The most basic PyRunner command requires only the app_profile and .lst file:

# Basic execution with only app_profile and .lst file
pyrunner -c <app_root_path>/config/app_profile -l <app_root_path>/config/<project_name>.lst

# If args needed
pyrunner -c <app_root_path>/config/app_profile -l <app_root_path>/config/<project_name>.lst -r --env PROGRAM_NAME=MY_SAMPLE_PROGRAM

This will instruct PyRunner to source the app_profile (this is required to provide PyRunner with required application details, such as log and temp dir path) and then execute the workflow described in the .lst file.

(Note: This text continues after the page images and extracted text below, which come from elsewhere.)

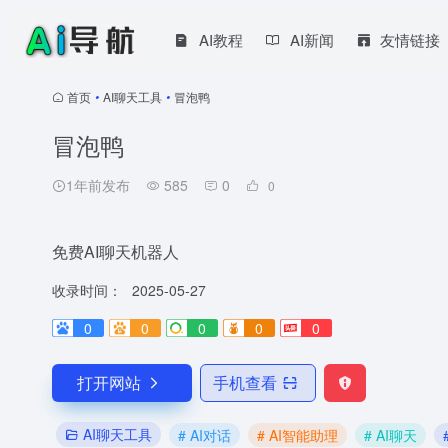
AI教程
AI新闻
友情链接
首页
•
AI聊天工具
•
冒泡鸭
冒泡鸭
1年前发布
585
0
0
免费AI聊天机器人
收录时间：
2025-05-27
0
0
0
0
0
打开网站
手机查看
AI聊天工具
# AI对话
# AI智能助理
# AI聊天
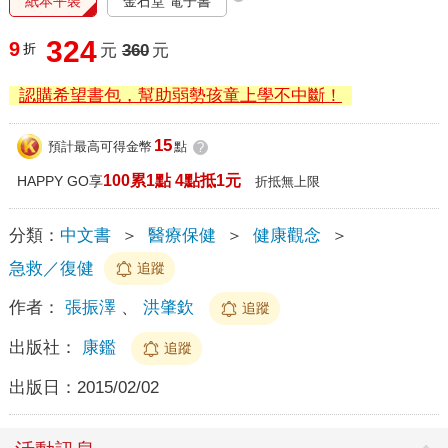
紙本平裝
金石堂 電子書
324
9
折
元
360
元
認購希望書包，幫助弱勢孩童上學不中斷！
15
預計最高可得金幣
點
?
100累1點 4點抵1元
HAPPY GO享
折抵無上限
分類：
中文書
＞
醫療保健
＞
健康觀念
＞
急救／復健
追蹤
作者：
張振澤
、
洪肇欽
追蹤
出版社：
康鑑
追蹤
出版日：
2015/02/02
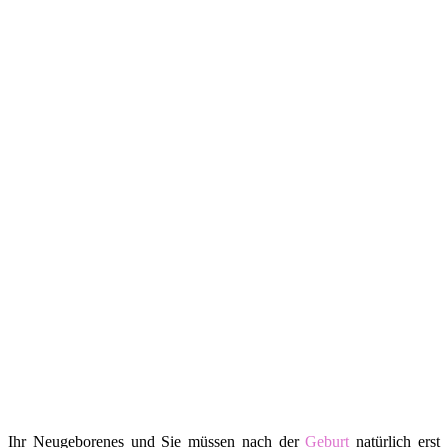
Ihr Neugeborenes und Sie müssen nach der
Geburt
natürlich erst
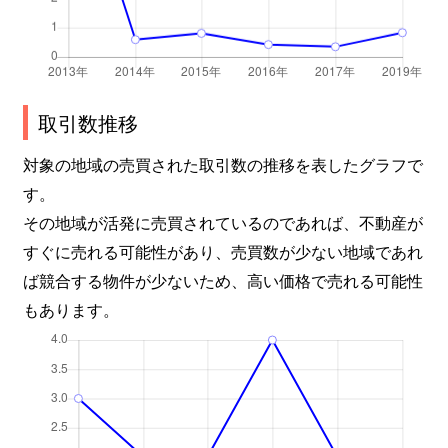
取引数推移
対象の地域の売買された取引数の推移を表したグラフで
す。
その地域が活発に売買されているのであれば、不動産が
すぐに売れる可能性があり、売買数が少ない地域であれ
ば競合する物件が少ないため、高い価格で売れる可能性
もあります。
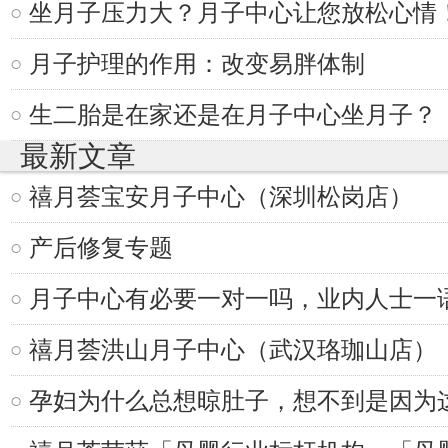
坐月子压力大？月子中心让您放松心情
月子护理的作用：改变易胖体制
生二胎是在家还是在月子中心坐月子？
最新文章
禧月荟宝安月子中心（深圳松岗店）
产后修复专题
月子中心有必要一对一吗，业内人士一
禧月荟洪山月子中心（武汉珞珈山店）
孕妇为什么总想晾肚子，想不到是因为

The preferred method, however, is to use a driver Python program, which unlocks access to the framework's full capabilities.

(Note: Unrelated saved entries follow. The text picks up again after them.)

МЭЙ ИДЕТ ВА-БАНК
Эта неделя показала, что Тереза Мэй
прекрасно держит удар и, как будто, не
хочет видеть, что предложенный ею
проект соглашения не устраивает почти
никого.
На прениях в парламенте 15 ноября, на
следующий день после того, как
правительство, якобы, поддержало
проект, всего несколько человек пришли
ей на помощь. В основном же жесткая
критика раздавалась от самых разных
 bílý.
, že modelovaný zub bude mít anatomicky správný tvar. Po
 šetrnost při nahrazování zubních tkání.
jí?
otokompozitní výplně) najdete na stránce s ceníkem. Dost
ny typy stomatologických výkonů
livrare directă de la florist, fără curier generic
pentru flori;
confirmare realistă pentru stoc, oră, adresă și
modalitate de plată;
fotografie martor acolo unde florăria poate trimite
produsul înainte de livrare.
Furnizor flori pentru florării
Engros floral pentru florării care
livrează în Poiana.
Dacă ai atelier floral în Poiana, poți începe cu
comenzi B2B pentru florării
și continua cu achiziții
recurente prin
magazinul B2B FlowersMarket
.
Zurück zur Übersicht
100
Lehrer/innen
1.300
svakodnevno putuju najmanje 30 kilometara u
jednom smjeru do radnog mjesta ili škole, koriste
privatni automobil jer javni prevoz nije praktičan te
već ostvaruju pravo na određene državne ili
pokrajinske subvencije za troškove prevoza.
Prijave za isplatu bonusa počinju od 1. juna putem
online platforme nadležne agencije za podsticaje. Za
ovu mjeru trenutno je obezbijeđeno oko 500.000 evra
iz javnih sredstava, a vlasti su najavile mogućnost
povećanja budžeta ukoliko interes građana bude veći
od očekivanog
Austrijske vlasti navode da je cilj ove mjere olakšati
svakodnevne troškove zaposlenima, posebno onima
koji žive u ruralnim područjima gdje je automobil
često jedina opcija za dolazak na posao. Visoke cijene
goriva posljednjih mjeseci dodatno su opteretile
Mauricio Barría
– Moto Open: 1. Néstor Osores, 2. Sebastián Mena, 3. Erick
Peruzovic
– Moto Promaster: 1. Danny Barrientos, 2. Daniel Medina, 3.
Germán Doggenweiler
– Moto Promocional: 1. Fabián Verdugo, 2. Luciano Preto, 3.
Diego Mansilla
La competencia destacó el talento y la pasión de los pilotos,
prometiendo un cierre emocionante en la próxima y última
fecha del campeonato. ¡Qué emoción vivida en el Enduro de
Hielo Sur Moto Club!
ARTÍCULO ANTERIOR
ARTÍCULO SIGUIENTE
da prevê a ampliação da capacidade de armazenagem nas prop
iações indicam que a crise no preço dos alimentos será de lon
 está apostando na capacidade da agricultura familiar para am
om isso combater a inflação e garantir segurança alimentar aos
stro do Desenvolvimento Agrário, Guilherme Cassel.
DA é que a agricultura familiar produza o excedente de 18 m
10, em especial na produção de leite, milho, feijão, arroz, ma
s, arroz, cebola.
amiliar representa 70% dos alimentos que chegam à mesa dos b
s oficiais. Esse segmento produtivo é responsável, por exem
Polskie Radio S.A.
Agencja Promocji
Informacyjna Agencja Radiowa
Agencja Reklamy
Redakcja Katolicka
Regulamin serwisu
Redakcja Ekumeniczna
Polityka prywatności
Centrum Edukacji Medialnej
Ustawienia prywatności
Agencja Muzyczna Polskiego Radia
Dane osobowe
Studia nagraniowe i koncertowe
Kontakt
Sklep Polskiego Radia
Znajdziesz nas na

For your convenience, if the --setup utility was used, the <app_name>.py (my_app.py in this example) file is created which contains:

#!/usr/bin/env python3

import os, sys
from pyrunner import PyRunner
from pathlib import Path

# Determine absolute path of this file's parent directory at runtime
abs_dir_path = os.path.dirname(os.path.realpath(__file__))

# Store path to default config and .lst file
config_file = '{}/config/app_profile'.format(abs_dir_path)
proc_file = '{}/config/my_app.lst'.format(abs_dir_path)

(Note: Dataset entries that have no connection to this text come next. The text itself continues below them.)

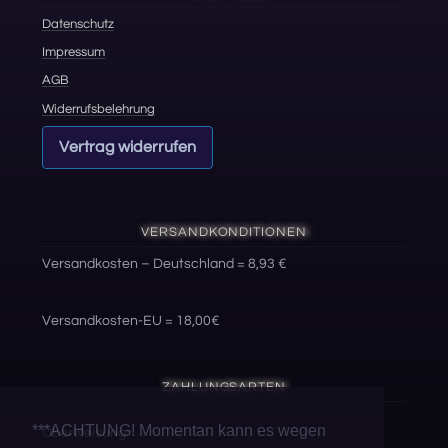
Datenschutz
Impressum
AGB
Widerrufsbelehrung
Vertrag widerrufen
VERSANDKONDITIONEN
Versandkosten – Deutschland = 8,93 €
Versandkosten-EU = 18,00€
ZAHLUNGSARTEN
***ACHTUNG! Momentan kann es wegen
Überweisung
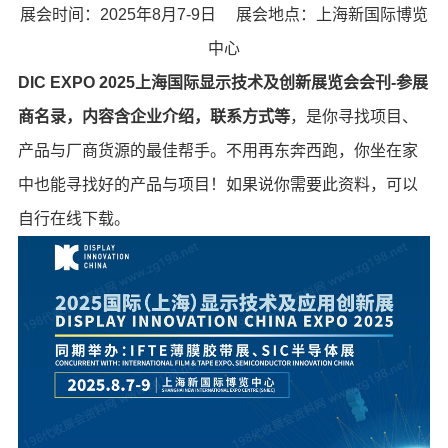
展会时间：2025年8月7-9日 展会地点：上海新国际博览
中心
DIC EXPO 2025上海国际显示技术及创新展览会会刊-参展
商名录，内容含企业介绍，联系方式等
，是你寻找项目、
产品与厂商货源的最佳帮手。不用再东奔西跑，你坐在家
中也能寻找好的产品与项目！如果说你需要此资料，可以
自行在线下载。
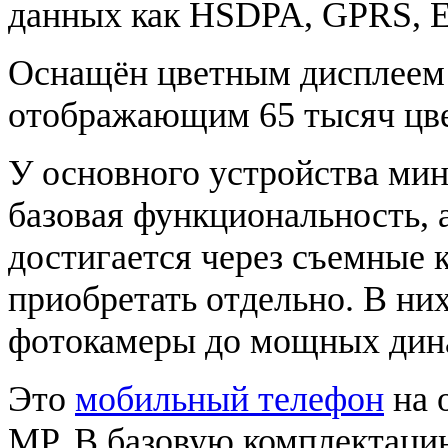
данных как HSDPA, GPRS, 
Оснащён цветным дисплеем 
отображающим 65 тысяч цве
У основного устройства ми
базовая функциональность,
достигается через съемные 
приобретать отдельно. В них
фотокамеры до мощных дина
Это
мобильный телефон
на 
MP. В базовую комплектацию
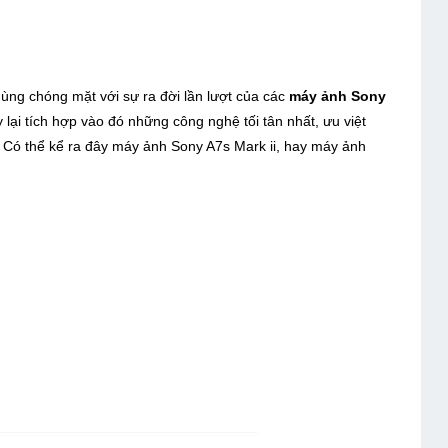
dùng chóng mặt với sự ra đời lần lượt của các
máy ảnh Sony
ại tích hợp vào đó những công nghệ tối tân nhất, ưu việt
. Có thể kể ra đây máy ảnh Sony A7s Mark ii, hay máy ảnh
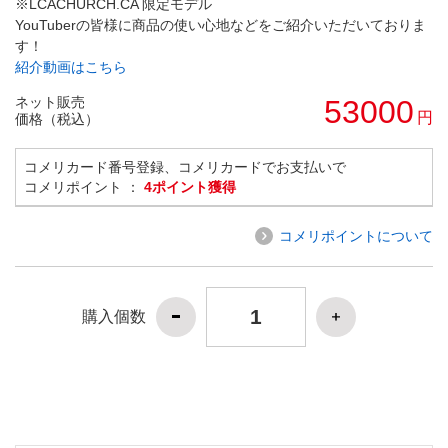
※LCACHURCH.CA 限定モデル
YouTuberの皆様に商品の使い心地などをご紹介いただいておりま
す！
紹介動画はこちら
ネット販売
53000
円
価格（税込）
コメリカード番号登録、コメリカードでお支払いで
コメリポイント ：
4ポイント獲得
コメリポイントについて
購入個数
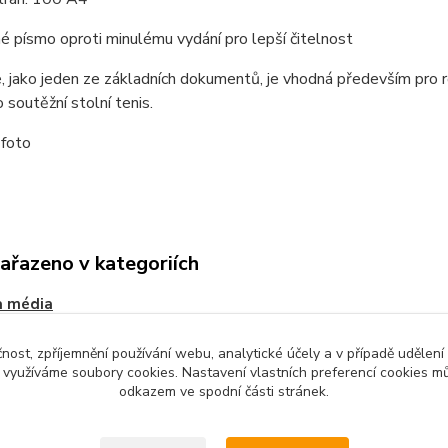
é písmo oproti minulému vydání pro lepší čitelnost
, jako jeden ze základních dokumentů, je vhodná především pro ro
 soutěžní stolní tenis.
 foto
zařazeno v kategoriích
a média
čnost, zpříjemnění používání webu, analytické účely a v případě udělení
y využíváme soubory cookies. Nastavení vlastních preferencí cookies mů
odkazem ve spodní části stránek.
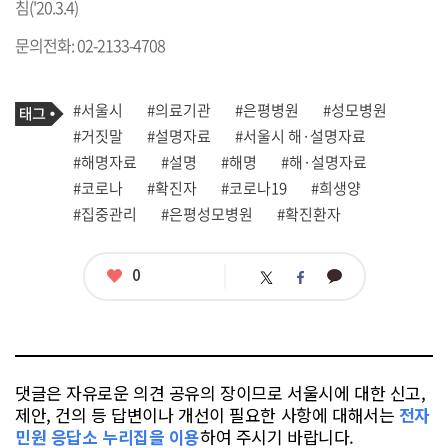
침('20.3.4)
문의전화: 02-2133-4708
기
태
#서울시
#의료기관
#은평병원
#성모병원
사
그
관
#거짓말
#설명자료
#서울시 해·설명자료
련
#해명자료
#설명
#해명
#해·설명자료
태
그
#코로나
#확진자
#코로나19
#희생양
#집중관리
#은평성모병원
#확진환자
좋
0
카
트
페
아
카
위
이
요
오
터
스
톡
북
댓글은 자유로운 의견 공유의 장이므로 서울시에 대한 신고,
제안, 건의 등 답변이나 개선이 필요한 사항에 대해서는
전자
민원 응답소 누리집을 이용
하여 주시기 바랍니다.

# Init PyRunner and assign default config and .lst file
app = PyRunner(config_file=config_file, proc_file=proc_file)

if __name__ == '__main__':
  # Initiate job and exit driver with return code
  sys.exit(app.execute())

This can then simply be executed as below. Note that this method of execution has access to ALL of the same arguments as the pyrunner -c ... form.

# Basic execution with only app_profile and .lst file
./my_app.py

# If args needed, then simply pass as arguments
./my_app.py -r --env PROGRAM_NAME=MY_SAMPLE_PROGRAM

# We can even use the -c and -l options to override the config/lst file
# specified in the driver.
./my_app.py -c /path/to/other/app_profile -l /path/to/other/alternate.lst

Execution Options

Option Argument Description
--env [variable_name]=[variable_value] Set environment variable - equivalent to export [variable_name]=[variable_value]
--cvar [variable_name]=[variable_value] Set context variable to be available at the start of job.
-r Restart flag. Causes PyRunner to check the APP_TEMP_DIR for existing .ctllog files to restart a job from failure. Fresh run if no .ctllog file found.
-n or --max-procs integer Sets the absolute maximum number of parallel processes allowed to run concurrently.
-x or --exec-only comma separated list of process ID's Executes only the given process ID(s) from the .lst file.
--exec-proc-name single process name Similar to --exec-only - Executes only the process ID identified by the given process name.
-A or --to or --ancestors single process ID Executes given process ID and all preceding/ancestor processes.
-D or --from or --descendents single process ID Executes given process ID and all subsequent/descendent processes.
-N or --norun comma separated list of process ID's Prevents the given process ID(s) from executing.
-e or --email email address Sets email address to send job notification email after run completion. Overrides all other APP_EMAIL settings.
--es or --email-on-success true/false or 1/0 Enables or disables email notifications when job exits with success. Default is True.
--ef or --email-on-fail true/false or 1/0 Enables or disables email notifications when job exits with failure. Default is True.
-i or --interactive Primarily for use with -x option. Launches in interactive mode which will request input from user if a Context variable is not found.
-d or --debug Debug option that only serves to provide a more detailed output during execution to show names of pending, running, failed, etc. tasks.
--dump-logs Enables job to dump to STDOUT logs for all failed tasks after job exits.
--nozip Disables zipping of log files after job exits.
-t or --tickrate Sets the number of checks per second that the execution engine performs to poll running processes.
-h or --help Prints out options and other details.
-v or --version Prints out the installed PyRunner version.